Deze methode is ingewikkelder dan naar de gang sturen. Het kost meer tijd én leidt tot een constant sluimerend gevoel van onmacht. "Er is niet één goede aanpak waardoor je nooit meer gedoe hebt met je kinderen", zegt Pont. "Maar ruzie is mooi. Dan kun je iets duidelijk maken over hoe het leven werkt."

 

Maar slaan we niet door in dat oeverloze gepraat? Bij de kleintjes is dat vaak niet effectief, meent pedagoog Eva Bronsveld. "Schopt een 3-jarige zijn broertje, dan begrens je dat gedrag direct. 'Stop, we doen elkaar geen pijn. Kom, dan gaan we hem troosten.' Zo toon je hoe je reageert als iemand pijn heeft."

 

Soms is het slimmer om later op een situatie terug te komen, als een kind niet moe of geïrriteerd is.

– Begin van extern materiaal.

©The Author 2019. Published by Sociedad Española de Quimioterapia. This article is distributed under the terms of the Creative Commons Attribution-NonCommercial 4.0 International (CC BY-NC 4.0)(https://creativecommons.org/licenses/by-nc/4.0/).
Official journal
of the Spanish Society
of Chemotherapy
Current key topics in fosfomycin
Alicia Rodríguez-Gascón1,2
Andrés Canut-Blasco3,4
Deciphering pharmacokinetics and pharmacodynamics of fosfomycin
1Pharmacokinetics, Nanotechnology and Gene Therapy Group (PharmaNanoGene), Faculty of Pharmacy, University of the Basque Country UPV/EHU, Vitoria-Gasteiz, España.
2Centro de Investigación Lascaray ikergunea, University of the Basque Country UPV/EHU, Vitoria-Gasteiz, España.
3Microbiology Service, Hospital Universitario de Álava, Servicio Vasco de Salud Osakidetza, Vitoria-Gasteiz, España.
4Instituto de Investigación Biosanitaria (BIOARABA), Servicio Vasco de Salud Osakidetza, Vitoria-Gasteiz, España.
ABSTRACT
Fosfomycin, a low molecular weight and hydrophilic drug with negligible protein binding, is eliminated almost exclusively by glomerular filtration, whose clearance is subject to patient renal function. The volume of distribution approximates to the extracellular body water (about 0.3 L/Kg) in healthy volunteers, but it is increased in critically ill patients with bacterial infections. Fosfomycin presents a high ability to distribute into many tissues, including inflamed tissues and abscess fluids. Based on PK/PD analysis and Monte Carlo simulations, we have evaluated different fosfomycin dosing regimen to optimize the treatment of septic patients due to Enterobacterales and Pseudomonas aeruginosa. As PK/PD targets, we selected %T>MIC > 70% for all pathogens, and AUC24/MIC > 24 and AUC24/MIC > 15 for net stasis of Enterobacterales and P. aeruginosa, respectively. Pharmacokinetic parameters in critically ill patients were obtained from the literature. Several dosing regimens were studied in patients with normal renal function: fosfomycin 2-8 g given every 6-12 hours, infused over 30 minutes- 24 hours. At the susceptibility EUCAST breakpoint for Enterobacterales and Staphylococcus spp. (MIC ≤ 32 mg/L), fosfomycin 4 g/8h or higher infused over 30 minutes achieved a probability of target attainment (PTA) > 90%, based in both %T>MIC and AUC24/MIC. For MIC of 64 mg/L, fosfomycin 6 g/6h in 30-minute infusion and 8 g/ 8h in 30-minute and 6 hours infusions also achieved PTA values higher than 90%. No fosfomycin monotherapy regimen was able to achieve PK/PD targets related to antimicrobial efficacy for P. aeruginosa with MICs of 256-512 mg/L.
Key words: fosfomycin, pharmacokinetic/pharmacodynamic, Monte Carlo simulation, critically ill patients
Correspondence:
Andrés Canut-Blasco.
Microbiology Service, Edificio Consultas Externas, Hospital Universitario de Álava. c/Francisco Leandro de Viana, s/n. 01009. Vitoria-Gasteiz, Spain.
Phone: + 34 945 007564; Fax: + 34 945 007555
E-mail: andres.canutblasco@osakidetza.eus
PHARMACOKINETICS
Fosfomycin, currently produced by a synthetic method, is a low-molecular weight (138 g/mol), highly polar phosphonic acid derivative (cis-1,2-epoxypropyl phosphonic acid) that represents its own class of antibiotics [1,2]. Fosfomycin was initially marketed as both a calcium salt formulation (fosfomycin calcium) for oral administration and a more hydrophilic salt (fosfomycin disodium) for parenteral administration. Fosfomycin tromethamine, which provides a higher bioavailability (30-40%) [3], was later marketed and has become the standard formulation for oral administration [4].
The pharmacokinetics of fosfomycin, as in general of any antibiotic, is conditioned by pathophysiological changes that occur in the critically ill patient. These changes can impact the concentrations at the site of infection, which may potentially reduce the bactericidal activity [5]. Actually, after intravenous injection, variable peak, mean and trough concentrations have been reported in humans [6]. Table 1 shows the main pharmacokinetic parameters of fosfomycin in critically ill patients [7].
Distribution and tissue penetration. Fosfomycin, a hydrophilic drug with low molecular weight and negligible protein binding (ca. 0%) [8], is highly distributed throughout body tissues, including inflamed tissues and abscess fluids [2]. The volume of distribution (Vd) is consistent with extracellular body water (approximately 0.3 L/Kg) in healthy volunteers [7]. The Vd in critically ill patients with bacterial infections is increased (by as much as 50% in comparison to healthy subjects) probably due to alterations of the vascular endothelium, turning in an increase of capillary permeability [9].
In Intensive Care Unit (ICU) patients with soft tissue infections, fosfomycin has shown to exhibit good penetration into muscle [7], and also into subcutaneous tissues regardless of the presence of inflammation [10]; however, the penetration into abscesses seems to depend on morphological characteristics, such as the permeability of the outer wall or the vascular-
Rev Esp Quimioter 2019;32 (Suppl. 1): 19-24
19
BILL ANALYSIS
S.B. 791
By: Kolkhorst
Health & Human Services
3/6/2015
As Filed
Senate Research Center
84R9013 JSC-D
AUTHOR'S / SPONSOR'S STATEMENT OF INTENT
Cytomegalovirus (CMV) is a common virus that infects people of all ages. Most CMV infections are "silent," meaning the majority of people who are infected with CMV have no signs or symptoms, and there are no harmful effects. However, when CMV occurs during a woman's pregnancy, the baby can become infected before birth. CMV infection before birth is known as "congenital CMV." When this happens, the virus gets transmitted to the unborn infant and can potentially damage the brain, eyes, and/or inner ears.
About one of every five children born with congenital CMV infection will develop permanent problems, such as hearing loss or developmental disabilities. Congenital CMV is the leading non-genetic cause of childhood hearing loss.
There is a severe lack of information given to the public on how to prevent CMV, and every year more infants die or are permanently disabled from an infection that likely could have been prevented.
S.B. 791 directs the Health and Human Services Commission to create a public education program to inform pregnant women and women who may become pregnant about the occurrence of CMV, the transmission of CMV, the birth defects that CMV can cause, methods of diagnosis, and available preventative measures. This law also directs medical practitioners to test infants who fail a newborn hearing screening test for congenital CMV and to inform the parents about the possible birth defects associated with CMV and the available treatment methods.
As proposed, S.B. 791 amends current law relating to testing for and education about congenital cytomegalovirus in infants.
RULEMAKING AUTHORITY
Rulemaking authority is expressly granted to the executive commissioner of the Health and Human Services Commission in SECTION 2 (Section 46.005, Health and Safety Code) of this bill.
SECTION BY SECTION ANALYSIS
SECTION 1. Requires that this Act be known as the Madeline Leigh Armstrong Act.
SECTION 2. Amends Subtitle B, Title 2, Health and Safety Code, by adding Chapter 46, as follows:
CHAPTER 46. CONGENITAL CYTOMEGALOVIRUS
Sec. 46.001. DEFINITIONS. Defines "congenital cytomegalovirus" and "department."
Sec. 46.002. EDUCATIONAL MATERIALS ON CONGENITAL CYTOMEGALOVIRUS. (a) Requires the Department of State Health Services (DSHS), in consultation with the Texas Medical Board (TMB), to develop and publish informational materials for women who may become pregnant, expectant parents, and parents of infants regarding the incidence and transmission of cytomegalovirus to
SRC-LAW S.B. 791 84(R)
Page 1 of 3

Bronsveld: "Dan zeg je: 'toen ik je vroeg de tafel te dekken, snauwde je en dat vond ik niet fijn.' Niet dat het daarna altijd goed gaat, maar dat soort gesprekjes helpen wel." Als kinderen constant over de grenzen van de ouders heengaan, zit daar vaak wat anders achter. "Ze voelen zich afgewezen of vervelen zich. Daar moet je eerst achterkomen." Daarin is de houding van de ouder bepalend. "Je vindt je partner ook weleens irritant, maar dingen verbieden, dat werkt niet. Ik zeg weleens: kinderen zijn net mensen."